TEXTO DEL EJERCICIO —
..........
Para alguien que hasta los 19 años de edad vivió en una de las provincias orientales de Cuba, la televisión resultaba fascinante. Programas de aventuras, musicales, novelas, películas, documentales, comedias y dramas del espacio Teatro ICR, que aún no podía comprender a plenitud, absorbían mi imaginación.
Los artistas cubanos que protagonizaban tales trasmisiones eran para mí dioses del Olimpo. Así surgieron mis manifestaciones primarias de interés hacia Alicia Alonso, Rosita Fornés, Benny Moré, Bola de Nieve, Esther Borja, Barbarito Diez y María Cervantes.
Pero a esos nombres de grandes de la cultura nacional debo sumar el de una mujer capaz de provocarme mucha expectación por la lisura de su canto y la versatilidad demostrada ante un sinnúmero de contrastantes personajes: Blanche Dubois, María Estuardo, Lady Macbeth y aquella alcaldesa Remigia que hiciera reír a todo un pueblo, tras proferir tres notas agudas in crescendo y, seguidamente, un grito estentóreo para llamar a su fiel mayordomo Agamenón en el programa televisivo San Nicolás del Peladero, que durante poco más de dos décadas permaneció en la preferencia popular.
..........
[Entradas de la colección]
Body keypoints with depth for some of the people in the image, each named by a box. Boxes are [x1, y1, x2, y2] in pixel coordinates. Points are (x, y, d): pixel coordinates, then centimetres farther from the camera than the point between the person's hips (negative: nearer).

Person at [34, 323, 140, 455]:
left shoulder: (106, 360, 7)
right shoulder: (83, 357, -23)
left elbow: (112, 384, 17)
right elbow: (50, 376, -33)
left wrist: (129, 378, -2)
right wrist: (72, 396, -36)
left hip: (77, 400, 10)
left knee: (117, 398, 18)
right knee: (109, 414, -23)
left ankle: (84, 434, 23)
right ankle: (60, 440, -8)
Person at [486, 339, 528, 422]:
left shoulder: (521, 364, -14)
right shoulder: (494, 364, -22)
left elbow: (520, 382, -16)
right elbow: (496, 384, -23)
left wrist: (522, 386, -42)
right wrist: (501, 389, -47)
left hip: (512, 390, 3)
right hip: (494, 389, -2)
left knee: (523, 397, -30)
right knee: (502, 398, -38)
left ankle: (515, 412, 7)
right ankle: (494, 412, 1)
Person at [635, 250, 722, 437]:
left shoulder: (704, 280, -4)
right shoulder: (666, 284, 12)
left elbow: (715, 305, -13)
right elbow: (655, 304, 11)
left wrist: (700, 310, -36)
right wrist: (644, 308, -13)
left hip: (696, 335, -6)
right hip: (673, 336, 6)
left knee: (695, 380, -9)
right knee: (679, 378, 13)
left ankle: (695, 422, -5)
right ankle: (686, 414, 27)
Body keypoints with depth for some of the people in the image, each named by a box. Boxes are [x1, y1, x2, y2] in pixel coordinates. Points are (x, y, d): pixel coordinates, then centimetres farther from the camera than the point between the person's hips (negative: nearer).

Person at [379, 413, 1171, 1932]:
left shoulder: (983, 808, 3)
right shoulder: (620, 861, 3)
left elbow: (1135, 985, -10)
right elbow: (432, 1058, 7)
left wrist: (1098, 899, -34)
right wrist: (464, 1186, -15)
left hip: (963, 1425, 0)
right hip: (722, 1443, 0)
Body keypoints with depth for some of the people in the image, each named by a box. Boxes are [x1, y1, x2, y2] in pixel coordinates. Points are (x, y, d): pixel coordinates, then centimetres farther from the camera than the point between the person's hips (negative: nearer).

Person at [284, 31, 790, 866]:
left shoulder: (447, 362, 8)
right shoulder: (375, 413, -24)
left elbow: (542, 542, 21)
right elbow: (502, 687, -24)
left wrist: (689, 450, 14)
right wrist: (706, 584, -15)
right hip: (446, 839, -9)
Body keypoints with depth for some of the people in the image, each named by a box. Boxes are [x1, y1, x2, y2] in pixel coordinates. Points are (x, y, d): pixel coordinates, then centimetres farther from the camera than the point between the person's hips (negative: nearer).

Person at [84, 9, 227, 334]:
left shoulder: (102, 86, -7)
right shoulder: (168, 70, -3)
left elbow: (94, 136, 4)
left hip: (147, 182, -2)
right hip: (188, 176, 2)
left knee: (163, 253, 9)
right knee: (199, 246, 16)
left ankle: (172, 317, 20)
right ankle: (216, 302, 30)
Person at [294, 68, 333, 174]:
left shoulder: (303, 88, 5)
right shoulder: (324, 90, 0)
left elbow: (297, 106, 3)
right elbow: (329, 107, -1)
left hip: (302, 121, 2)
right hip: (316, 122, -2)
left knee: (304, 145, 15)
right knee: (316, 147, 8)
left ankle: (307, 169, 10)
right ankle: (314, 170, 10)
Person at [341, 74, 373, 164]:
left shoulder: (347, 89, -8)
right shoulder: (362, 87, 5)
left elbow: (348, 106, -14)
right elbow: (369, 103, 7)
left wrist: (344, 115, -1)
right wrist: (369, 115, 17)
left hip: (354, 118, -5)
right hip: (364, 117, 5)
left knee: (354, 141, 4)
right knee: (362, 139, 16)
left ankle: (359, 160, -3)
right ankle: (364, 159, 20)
..........
TAREA A REALIZAR — Extrae sin cambios del texto sobre la televisión cubana todo lo que va desde "Para alguien que" hasta "y María Cervantes.".

RESPUESTA A CONTINUACIÓN —
Para alguien que hasta los 19 años de edad vivió en una de las provincias orientales de Cuba, la televisión resultaba fascinante. Programas de aventuras, musicales, novelas, películas, documentales, comedias y dramas del espacio Teatro ICR, que aún no podía comprender a plenitud, absorbían mi imaginación.
Los artistas cubanos que protagonizaban tales trasmisiones eran para mí dioses del Olimpo. Así surgieron mis manifestaciones primarias de interés hacia Alicia Alonso, Rosita Fornés, Benny Moré, Bola de Nieve, Esther Borja, Barbarito Diez y María Cervantes.